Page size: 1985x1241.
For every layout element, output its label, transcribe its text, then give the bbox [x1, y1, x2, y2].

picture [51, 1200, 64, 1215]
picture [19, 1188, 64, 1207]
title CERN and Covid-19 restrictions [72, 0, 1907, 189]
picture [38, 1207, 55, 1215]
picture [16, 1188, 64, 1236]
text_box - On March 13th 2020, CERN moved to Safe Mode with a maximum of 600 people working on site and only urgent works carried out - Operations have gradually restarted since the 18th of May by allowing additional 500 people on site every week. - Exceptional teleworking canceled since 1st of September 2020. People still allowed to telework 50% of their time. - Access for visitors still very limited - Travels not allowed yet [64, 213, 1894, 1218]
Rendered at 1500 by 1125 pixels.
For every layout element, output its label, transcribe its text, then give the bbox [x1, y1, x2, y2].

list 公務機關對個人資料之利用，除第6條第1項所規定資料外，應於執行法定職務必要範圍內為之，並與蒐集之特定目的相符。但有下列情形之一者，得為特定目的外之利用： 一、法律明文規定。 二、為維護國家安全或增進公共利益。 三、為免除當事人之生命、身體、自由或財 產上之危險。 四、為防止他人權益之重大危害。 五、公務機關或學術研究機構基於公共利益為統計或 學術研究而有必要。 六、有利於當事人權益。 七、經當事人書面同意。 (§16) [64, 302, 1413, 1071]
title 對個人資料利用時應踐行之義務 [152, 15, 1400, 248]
- - -
→ **Work instructions**
Arrange every line of the items above as a JSON list of strings, one string per line, with blank lines left out.

→ **Solution**
[
  "Page size: 1985x1241.",
  "For every layout element, output its label, transcribe its text, then give the bbox [x1, y1, x2, y2].",
  "picture [51, 1200, 64, 1215]",
  "picture [19, 1188, 64, 1207]",
  "title CERN and Covid-19 restrictions [72, 0, 1907, 189]",
  "picture [38, 1207, 55, 1215]",
  "picture [16, 1188, 64, 1236]",
  "text_box - On March 13th 2020, CERN moved to Safe Mode with a maximum of 600 people working on site and only urgent works carried out - Operations have gradually restarted since the 18th of May by allowing additional 500 people on site every week. - Exceptional teleworking canceled since 1st of September 2020. People still allowed to telework 50% of their time. - Access for visitors still very limited - Travels not allowed yet [64, 213, 1894, 1218]",
  "Rendered at 1500 by 1125 pixels.",
  "For every layout element, output its label, transcribe its text, then give the bbox [x1, y1, x2, y2].",
  "list 公務機關對個人資料之利用，除第6條第1項所規定資料外，應於執行法定職務必要範圍內為之，並與蒐集之特定目的相符。但有下列情形之一者，得為特定目的外之利用： 一、法律明文規定。 二、為維護國家安全或增進公共利益。 三、為免除當事人之生命、身體、自由或財 產上之危險。 四、為防止他人權益之重大危害。 五、公務機關或學術研究機構基於公共利益為統計或 學術研究而有必要。 六、有利於當事人權益。 七、經當事人書面同意。 (§16) [64, 302, 1413, 1071]",
  "title 對個人資料利用時應踐行之義務 [152, 15, 1400, 248]"
]